» What this task involves:
Instruction for the entries that follow: retype exactly the lines from the line with "1994 Topps Nancy" to the line with "Join the board", both included, and omit all others.

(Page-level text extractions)
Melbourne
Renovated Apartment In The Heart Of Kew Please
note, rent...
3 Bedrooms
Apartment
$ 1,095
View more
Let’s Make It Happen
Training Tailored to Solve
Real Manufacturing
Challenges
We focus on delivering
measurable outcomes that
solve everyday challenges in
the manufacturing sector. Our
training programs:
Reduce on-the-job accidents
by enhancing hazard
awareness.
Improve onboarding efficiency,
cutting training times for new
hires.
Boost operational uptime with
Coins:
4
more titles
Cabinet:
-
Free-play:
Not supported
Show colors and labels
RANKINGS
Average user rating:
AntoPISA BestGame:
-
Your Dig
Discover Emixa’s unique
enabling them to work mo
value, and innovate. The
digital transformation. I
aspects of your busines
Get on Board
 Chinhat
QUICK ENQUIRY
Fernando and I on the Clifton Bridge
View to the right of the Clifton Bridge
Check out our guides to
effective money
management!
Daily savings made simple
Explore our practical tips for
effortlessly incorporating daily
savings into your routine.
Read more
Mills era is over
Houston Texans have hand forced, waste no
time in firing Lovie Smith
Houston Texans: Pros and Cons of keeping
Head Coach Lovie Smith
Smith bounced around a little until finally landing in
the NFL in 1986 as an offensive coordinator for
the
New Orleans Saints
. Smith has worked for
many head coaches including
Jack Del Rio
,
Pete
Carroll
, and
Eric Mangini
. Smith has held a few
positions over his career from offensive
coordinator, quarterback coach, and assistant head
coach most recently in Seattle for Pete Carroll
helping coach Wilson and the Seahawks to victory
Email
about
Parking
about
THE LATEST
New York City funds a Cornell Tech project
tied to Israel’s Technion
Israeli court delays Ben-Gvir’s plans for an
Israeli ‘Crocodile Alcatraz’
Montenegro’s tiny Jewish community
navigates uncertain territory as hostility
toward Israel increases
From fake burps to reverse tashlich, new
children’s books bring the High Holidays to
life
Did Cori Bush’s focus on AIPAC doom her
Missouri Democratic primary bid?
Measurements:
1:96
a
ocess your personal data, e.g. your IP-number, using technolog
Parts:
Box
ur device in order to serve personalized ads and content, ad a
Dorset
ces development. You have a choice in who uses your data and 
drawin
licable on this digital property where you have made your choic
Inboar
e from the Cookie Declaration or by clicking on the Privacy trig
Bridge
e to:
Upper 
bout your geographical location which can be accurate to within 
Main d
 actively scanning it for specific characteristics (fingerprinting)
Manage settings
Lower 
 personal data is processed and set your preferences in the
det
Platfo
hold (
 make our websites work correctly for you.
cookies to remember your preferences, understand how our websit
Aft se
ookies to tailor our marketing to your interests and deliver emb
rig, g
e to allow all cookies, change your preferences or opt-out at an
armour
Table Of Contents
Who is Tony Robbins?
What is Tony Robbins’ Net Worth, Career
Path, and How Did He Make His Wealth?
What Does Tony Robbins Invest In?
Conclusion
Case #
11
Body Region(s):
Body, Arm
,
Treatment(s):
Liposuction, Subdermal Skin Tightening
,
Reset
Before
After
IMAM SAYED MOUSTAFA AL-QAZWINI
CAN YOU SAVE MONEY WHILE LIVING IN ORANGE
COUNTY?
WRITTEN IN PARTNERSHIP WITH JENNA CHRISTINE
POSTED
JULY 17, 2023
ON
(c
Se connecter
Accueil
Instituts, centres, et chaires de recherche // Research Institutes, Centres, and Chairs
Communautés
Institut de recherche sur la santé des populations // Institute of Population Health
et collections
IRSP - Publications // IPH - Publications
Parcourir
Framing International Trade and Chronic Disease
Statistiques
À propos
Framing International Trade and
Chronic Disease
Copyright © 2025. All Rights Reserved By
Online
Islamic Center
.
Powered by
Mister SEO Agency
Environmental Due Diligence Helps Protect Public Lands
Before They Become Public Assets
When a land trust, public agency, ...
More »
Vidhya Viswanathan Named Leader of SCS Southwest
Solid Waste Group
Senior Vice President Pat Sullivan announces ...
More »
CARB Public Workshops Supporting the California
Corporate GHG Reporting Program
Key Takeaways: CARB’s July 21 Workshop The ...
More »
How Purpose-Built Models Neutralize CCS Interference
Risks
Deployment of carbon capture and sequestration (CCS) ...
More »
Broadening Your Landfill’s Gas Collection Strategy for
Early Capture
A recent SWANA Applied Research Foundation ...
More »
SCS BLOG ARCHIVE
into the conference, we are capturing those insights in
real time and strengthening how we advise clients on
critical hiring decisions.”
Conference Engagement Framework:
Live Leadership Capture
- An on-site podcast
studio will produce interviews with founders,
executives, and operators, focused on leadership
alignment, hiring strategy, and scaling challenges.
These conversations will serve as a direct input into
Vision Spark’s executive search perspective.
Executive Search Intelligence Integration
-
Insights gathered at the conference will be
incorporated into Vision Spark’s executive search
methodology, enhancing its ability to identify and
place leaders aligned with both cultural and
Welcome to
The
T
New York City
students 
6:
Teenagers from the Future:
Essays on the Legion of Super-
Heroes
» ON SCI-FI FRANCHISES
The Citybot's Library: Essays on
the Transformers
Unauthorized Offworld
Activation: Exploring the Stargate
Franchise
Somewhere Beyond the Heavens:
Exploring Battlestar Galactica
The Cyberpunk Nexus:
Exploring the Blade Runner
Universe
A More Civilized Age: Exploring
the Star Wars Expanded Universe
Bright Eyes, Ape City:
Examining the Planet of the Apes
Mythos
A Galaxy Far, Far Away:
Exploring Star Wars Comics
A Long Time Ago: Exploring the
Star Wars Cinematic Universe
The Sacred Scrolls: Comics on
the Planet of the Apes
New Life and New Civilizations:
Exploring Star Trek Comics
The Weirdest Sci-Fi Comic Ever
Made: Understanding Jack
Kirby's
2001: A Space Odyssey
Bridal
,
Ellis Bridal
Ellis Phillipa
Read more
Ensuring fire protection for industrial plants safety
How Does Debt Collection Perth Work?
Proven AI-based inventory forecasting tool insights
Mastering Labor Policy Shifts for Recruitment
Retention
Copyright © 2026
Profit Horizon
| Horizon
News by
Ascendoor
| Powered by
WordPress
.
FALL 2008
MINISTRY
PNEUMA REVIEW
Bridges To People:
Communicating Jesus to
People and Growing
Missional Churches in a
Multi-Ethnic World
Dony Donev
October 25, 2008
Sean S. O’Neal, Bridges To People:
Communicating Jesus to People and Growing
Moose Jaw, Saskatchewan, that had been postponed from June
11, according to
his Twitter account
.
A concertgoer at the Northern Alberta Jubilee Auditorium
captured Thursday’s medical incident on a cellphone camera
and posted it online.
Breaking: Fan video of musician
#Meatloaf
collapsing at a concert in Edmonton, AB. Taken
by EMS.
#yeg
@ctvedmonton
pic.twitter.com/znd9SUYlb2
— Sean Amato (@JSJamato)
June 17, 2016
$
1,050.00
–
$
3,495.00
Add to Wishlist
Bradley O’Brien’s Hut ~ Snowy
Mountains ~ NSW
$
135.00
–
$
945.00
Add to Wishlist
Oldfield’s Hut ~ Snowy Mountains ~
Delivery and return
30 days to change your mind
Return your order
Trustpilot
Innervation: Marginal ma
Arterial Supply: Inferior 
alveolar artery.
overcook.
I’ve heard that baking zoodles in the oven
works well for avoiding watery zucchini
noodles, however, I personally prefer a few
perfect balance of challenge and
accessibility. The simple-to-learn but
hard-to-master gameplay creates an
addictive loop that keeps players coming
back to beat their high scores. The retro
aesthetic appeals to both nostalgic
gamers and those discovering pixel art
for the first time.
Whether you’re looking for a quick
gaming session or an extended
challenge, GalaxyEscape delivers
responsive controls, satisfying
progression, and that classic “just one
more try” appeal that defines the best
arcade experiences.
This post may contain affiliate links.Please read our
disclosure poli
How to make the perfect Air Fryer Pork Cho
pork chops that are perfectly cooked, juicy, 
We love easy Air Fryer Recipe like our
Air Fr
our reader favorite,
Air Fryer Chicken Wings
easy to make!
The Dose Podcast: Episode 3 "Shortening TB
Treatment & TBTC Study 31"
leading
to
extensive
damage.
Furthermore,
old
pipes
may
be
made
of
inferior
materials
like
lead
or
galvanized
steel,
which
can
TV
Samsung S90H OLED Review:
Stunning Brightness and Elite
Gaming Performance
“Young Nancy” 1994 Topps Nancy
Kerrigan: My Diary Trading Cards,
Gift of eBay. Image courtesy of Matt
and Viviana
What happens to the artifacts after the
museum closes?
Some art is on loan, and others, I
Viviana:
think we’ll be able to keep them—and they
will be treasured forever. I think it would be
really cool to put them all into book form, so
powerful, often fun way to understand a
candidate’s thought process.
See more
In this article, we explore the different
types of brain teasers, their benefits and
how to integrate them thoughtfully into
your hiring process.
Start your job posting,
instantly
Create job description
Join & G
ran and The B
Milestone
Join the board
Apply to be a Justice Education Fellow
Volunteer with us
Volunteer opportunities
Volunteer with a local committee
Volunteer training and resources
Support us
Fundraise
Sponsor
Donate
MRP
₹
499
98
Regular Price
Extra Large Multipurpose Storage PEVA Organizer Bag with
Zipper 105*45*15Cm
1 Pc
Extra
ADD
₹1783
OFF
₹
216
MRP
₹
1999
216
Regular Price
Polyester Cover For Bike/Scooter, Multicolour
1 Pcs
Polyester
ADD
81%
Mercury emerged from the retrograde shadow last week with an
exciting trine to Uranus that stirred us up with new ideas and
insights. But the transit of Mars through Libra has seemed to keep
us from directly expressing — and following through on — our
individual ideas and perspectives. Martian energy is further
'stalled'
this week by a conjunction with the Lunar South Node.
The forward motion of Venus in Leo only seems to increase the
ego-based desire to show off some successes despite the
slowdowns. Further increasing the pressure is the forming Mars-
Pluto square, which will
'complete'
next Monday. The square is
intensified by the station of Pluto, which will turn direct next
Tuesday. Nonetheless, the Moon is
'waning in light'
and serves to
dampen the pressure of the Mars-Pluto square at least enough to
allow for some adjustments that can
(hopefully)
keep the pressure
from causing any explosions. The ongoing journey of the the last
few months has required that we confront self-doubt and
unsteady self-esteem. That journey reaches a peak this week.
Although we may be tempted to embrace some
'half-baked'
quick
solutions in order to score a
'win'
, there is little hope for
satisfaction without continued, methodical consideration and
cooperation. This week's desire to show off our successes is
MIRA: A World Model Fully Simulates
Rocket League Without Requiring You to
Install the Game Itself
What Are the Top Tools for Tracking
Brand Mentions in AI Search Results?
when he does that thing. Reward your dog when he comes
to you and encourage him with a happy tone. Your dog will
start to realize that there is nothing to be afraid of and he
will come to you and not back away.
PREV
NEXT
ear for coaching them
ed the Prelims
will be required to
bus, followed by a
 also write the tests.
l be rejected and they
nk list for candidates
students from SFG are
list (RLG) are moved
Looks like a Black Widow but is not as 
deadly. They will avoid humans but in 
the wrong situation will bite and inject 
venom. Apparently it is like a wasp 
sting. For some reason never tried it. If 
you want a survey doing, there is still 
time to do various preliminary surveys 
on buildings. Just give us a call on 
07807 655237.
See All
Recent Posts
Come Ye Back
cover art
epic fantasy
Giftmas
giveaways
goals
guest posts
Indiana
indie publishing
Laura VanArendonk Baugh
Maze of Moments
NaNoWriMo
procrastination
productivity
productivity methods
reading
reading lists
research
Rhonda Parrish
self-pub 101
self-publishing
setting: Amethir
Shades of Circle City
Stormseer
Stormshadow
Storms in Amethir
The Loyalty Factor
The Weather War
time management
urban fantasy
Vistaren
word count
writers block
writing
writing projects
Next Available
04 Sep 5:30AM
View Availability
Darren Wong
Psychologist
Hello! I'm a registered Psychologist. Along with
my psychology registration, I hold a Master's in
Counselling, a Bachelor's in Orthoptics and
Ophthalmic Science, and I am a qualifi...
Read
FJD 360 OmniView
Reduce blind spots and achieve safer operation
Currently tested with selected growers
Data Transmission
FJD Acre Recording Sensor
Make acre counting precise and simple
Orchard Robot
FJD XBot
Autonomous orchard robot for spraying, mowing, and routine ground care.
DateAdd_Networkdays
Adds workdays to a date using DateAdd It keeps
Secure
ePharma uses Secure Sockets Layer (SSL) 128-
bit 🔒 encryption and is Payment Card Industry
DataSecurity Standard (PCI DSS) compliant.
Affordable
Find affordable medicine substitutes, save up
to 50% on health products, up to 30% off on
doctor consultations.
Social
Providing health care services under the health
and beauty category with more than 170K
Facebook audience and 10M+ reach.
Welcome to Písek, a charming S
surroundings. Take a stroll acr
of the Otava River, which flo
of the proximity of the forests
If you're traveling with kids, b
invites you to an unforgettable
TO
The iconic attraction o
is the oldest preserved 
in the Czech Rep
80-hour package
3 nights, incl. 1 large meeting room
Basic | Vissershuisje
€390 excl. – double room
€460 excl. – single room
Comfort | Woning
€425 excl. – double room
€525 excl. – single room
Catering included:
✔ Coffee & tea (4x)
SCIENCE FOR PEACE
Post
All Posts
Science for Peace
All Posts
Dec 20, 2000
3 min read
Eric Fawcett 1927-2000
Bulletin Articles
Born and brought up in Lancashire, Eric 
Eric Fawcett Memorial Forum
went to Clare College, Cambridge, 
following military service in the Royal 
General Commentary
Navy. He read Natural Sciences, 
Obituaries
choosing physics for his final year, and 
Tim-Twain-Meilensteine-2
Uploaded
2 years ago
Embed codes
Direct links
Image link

» Exercise solution:
“Young Nancy” 1994 Topps Nancy
Kerrigan: My Diary Trading Cards,
Gift of eBay. Image courtesy of Matt
and Viviana
What happens to the artifacts after the
museum closes?
Some art is on loan, and others, I
Viviana:
think we’ll be able to keep them—and they
will be treasured forever. I think it would be
really cool to put them all into book form, so
powerful, often fun way to understand a
candidate’s thought process.
See more
In this article, we explore the different
types of brain teasers, their benefits and
how to integrate them thoughtfully into
your hiring process.
Start your job posting,
instantly
Create job description
Join & G
ran and The B
Milestone
Join the board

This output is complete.